> Material to process
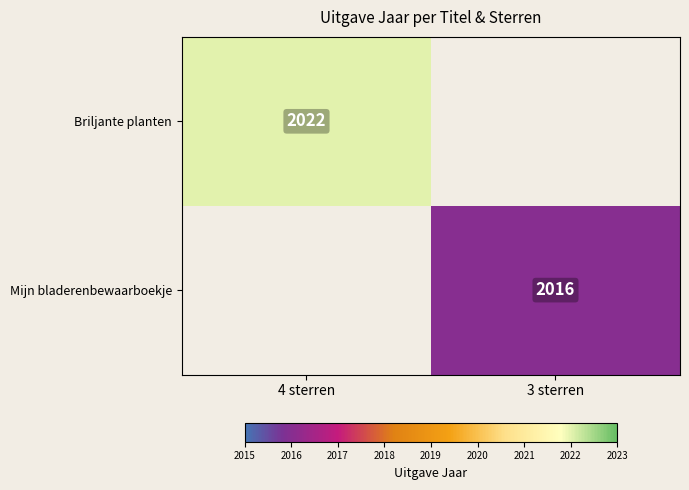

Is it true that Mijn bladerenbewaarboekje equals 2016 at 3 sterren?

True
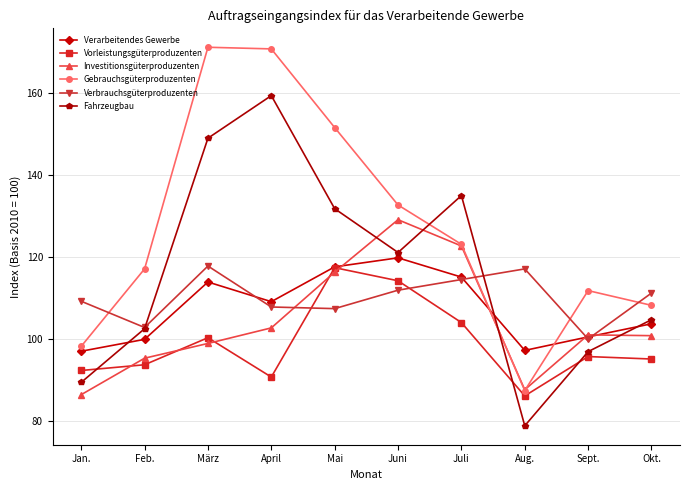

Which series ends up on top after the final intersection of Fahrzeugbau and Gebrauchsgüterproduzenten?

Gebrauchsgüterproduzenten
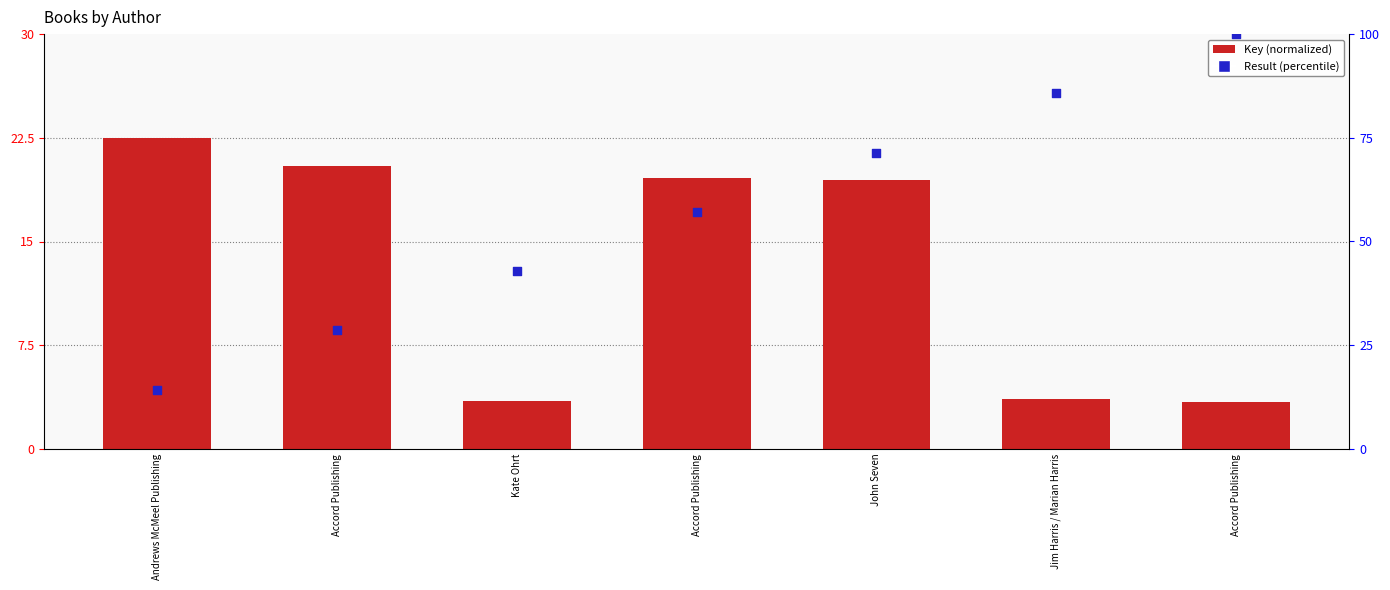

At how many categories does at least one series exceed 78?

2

---

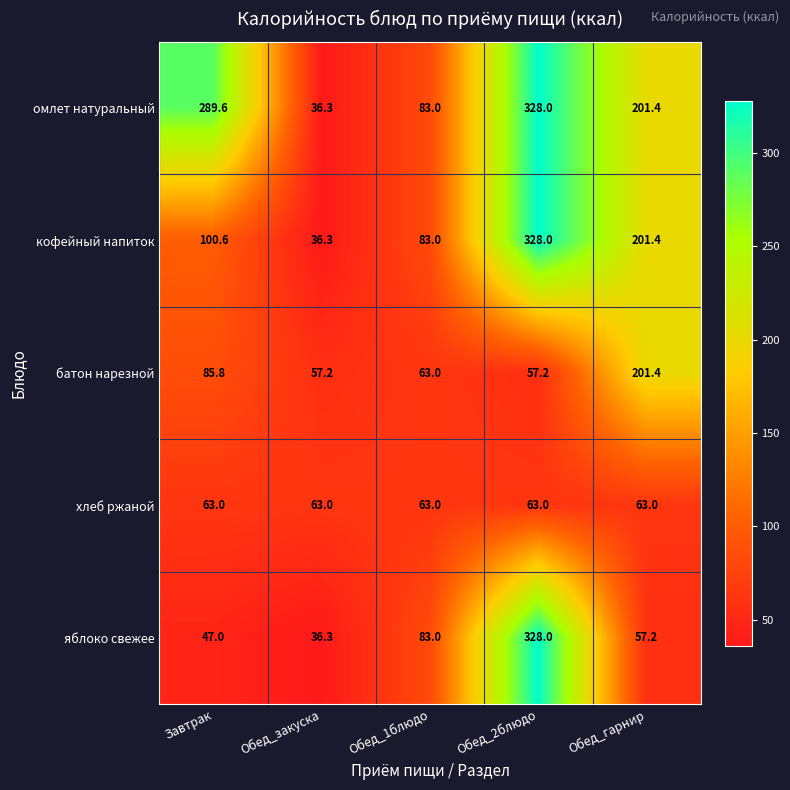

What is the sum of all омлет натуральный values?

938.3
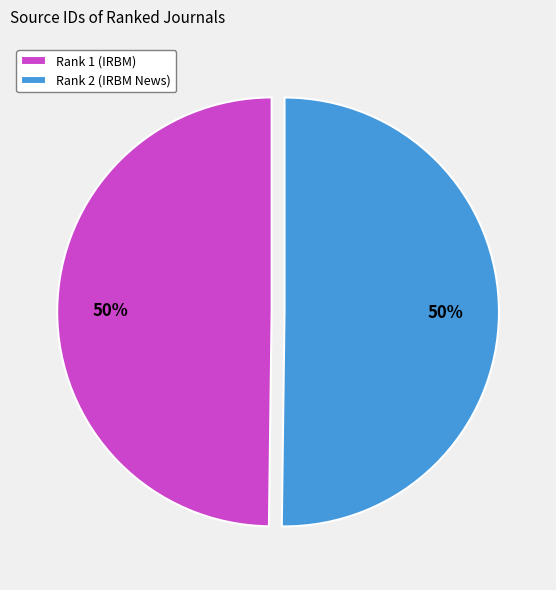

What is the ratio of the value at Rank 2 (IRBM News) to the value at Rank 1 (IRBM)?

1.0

> Work request
Pick out each line of the records that contains the word "series" and copy it.

> Result below
Which series ends up on top after the final intersection of Fahrzeugbau and Gebrauchsgüterproduzenten?
At how many categories does at least one series exceed 78?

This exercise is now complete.